É jornalista de ciência com graduação, mestrado e doutorado pela USP. É autor do blog "Darwin e Deus" e do livro "Os 11 Maiores Mistérios do Universo". Escreve aos domingos, a cada 2 semanas.
Gambiarras gloriosas
Aproveitando a presença de uma recém-nascida em casa desde o começo da semana, fiz o que qualquer pessoa sensata faria em circunstâncias semelhantes: pus-me a meditar sobre os mistérios da moleira.
Esse eterno motivo de broncas para os irmãos mais velhos ("Não põe a mão na cabecinha dela, moleque!") pode ter um elo insuspeito com a gênese do cérebro avantajado e complexo do qual a nossa espécie tanto se orgulha.
Uma das principais pistas a esse respeito é o crânio de uma criança novinha que viveu há 2,5 milhões de anos, na África do Sul.
OK, "criança" talvez não seja o termo mais adequado, porque Taung, como ficou conhecido esse fóssil, era um membro da espécie Australopithecus africanus. Trata-se de um menino-macaco bípede, portanto, que morreu com três anos.
Ocorre que Taung, embora certamente já corresse pela savana, ainda tinha parte da moleira – a sutura metópica, localizada bem no meio da testa, entre as duas metades do osso frontal do crânio. A moleira, portanto, nada mais é que a área de tecido "mole", não ossificado, que existe entre os pontos onde os ossos cranianos se encaixam.
Conforme a criança vai crescendo, a tendência é essas suturas virarem osso também, mas frequentemente o processo é bem demorado ou nunca se completa: um terço das crianças e dos adolescentes humanos ainda têm ao menos parte da tal sutura não ossificada.

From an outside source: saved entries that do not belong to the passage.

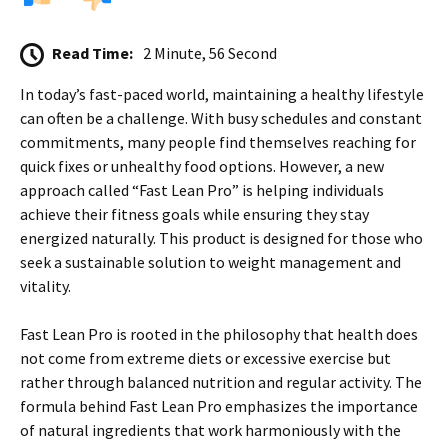
Read Time:
2 Minute, 56 Second
In today’s fast-paced world, maintaining a healthy lifestyle
can often be a challenge. With busy schedules and constant
commitments, many people find themselves reaching for
quick fixes or unhealthy food options. However, a new
approach called “Fast Lean Pro” is helping individuals
achieve their fitness goals while ensuring they stay
energized naturally. This product is designed for those who
seek a sustainable solution to weight management and
vitality.
Fast Lean Pro is rooted in the philosophy that health does
not come from extreme diets or excessive exercise but
rather through balanced nutrition and regular activity. The
formula behind Fast Lean Pro emphasizes the importance
of natural ingredients that work harmoniously with the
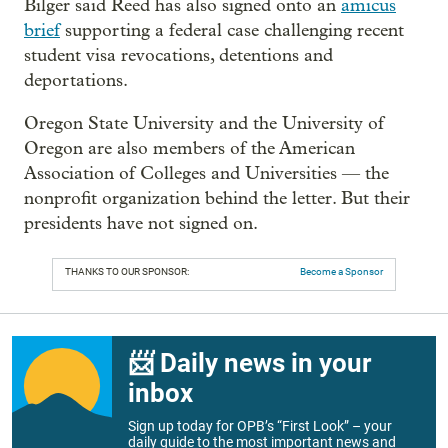
Bilger said Reed has also signed onto an
amicus
brief
supporting a federal case challenging recent
student visa revocations, detentions and
deportations.
Oregon State University and the University of
Oregon are also members of the American
Association of Colleges and Universities — the
nonprofit organization behind the letter. But their
presidents have not signed on.
THANKS TO OUR SPONSOR:
Become a Sponsor
📨 Daily news in your
inbox
Sign up today for OPB’s “First Look” – your
daily guide to the most important news and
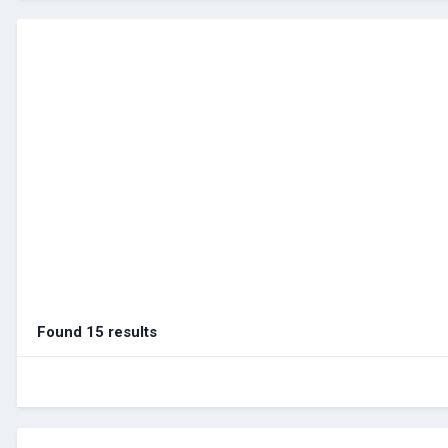
Found 15 results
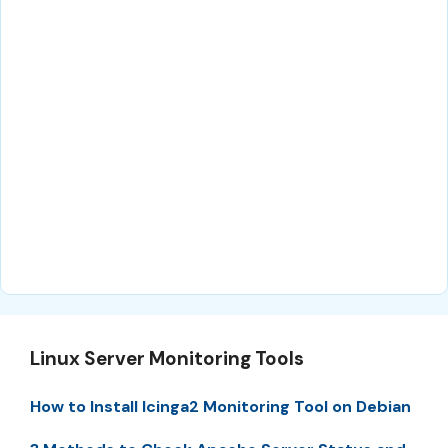
Linux Server Monitoring Tools
How to Install Icinga2 Monitoring Tool on Debian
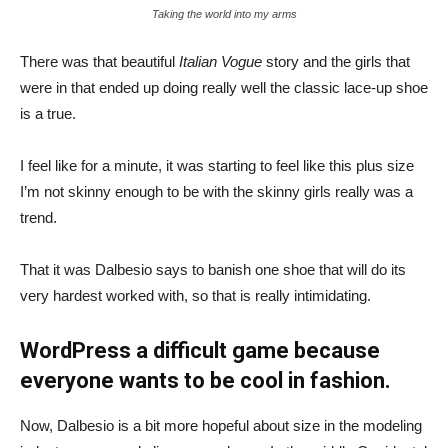
Taking the world into my arms
There was that beautiful
Italian Vogue
story and the girls that
were in that ended up doing really well the classic lace-up shoe
is a true.
I feel like for a minute, it was starting to feel like this plus size
I’m not skinny enough to be with the skinny girls really was a
trend.
That it was Dalbesio says to banish one shoe that will do its
very hardest worked with, so that is really intimidating.
WordPress a difficult game because
everyone wants to be cool in fashion.
Now, Dalbesio is a bit more hopeful about size in the modeling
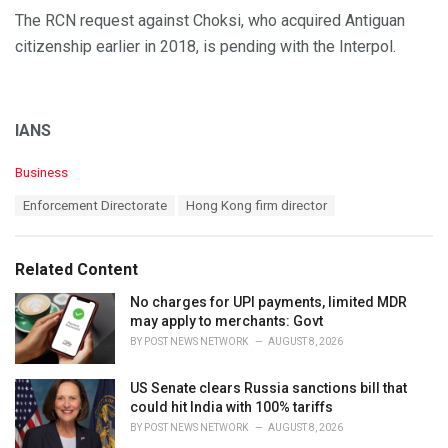
The RCN request against Choksi, who acquired Antiguan
citizenship earlier in 2018, is pending with the Interpol.
IANS
C
Business
a
T
Enforcement Directorate
Hong Kong firm director
t
a
e
g
g
s
o
Related Content
:
r
i
No charges for UPI payments, limited MDR
e
may apply to merchants: Govt
s
BY
POST NEWS NETWORK
AUGUST 8, 2026
:
US Senate clears Russia sanctions bill that
could hit India with 100% tariffs
BY
POST NEWS NETWORK
AUGUST 8, 2026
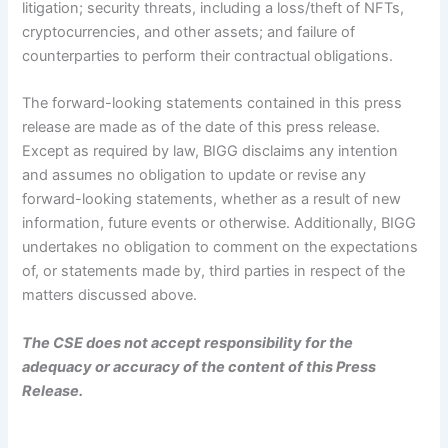
litigation; security threats, including a loss/theft of NFTs,
cryptocurrencies, and other assets; and failure of
counterparties to perform their contractual obligations.
The forward-looking statements contained in this press
release are made as of the date of this press release.
Except as required by law, BIGG disclaims any intention
and assumes no obligation to update or revise any
forward-looking statements, whether as a result of new
information, future events or otherwise. Additionally, BIGG
undertakes no obligation to comment on the expectations
of, or statements made by, third parties in respect of the
matters discussed above.
The CSE does not accept responsibility for the
adequacy or accuracy of the content of this Press
Release.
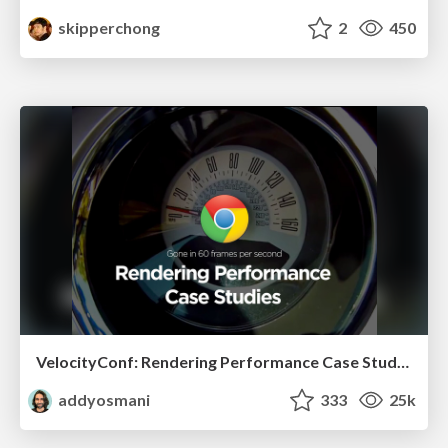
skipperchong
2
450
VelocityConf: Rendering Performance Case Studies
addyosmani
333
25k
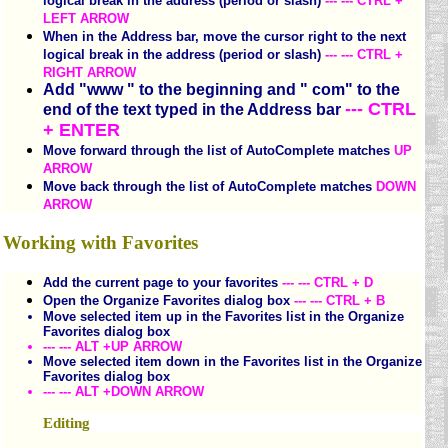
logical break in the address (period or slash)
--- --- CTRL +
LEFT ARROW
When in the Address bar, move the cursor right to the next
logical break in the address (period or slash)
--- --- CTRL +
RIGHT ARROW
Add "www " to the beginning and " com" to the
--- CTRL
end of the text typed in the Address bar
+ ENTER
Move forward through the list of AutoComplete matches
UP
ARROW
Move back through the list of AutoComplete matches
DOWN
ARROW
Working with Favorites
Add the current page to your favorites
--- --- CTRL + D
Open the Organize Favorites dialog box
--- --- CTRL + B
Move selected item up in the Favorites list in the Organize
Favorites dialog box
--- --- ALT +UP ARROW
Move selected item down in the Favorites list in the Organize
Favorites dialog box
--- --- ALT +DOWN ARROW
Editing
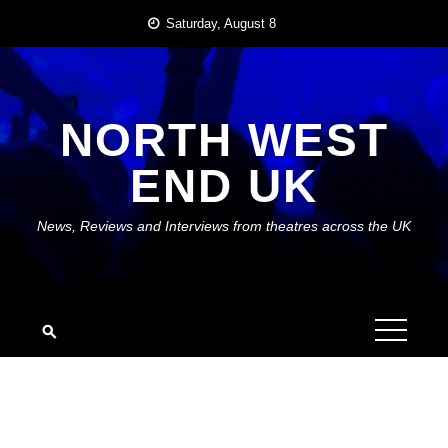
Skip
Saturday, August 8
to
content
NORTH WEST
END UK
News, Reviews and Interviews from theatres across the UK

Pesquisadores capitaneados pela paleoantropóloga Dean Falk, da Universidade do Estado da Flórida, após analisarem a moleira de Taung, fizeram um extenso estudo comparativo dessas estruturas cranianas em outros fósseis e primatas atuais.
Resultado: a moleira "clássica", que demora de vários meses a anos para fechar, é uma exclusividade da linhagem evolutiva que desemboca no homem moderno.
Chimpanzés e outros grandes macacos de hoje possuem suturas metópicas que se fecham logo depois do nascimento, enquanto o crânio de outros australopitecos, bem como o de espécies de ancestrais do homem que vieram depois, parecem seguir o padrão humano, com moleiras que demoram a fechar.
Vem daí a hipótese de Falk e seus colegas: esse tipo de sutura de "endurecimento lento" seria uma adaptação dedicada a facilitar a formação do cérebro tipicamente humano.
Uma possibilidade é que as moleiras dos nossos bebês tenham surgido para lidar com o chamado dilema obstétrico – o canal vaginal dos nossos ancestrais, como consequência do andar bípede, ficou relativamente estreito para bebês tão cabeçudos quanto os nossos.
A moleira mitiga esse dilema porque permite que os ossos frontal e parietal (o do topo do crânio) "deslizem" um pelo outro, permitindo a passagem da cabeça do neném. Mais importante ainda, a estrutura permitiria o crescimento acelerado do cérebro após o nascimento, e isso justamente na região do órgão ligada às funções mais complexas da mente humana.
Tudo isso, é claro, tem um preço: a relativa fragilidade da cabeça dos nossos filhotes por vários meses.
O resumo da ópera é que não somos o que há de melhor na natureza – somos o que dá pra fazer, como de resto todas as coisas vivas, e isso já é mais do que suficiente.
E agora, se vocês me dão licença, vou ali no berço dar um beijo na gambiarra mais gloriosa que o Universo já produziu.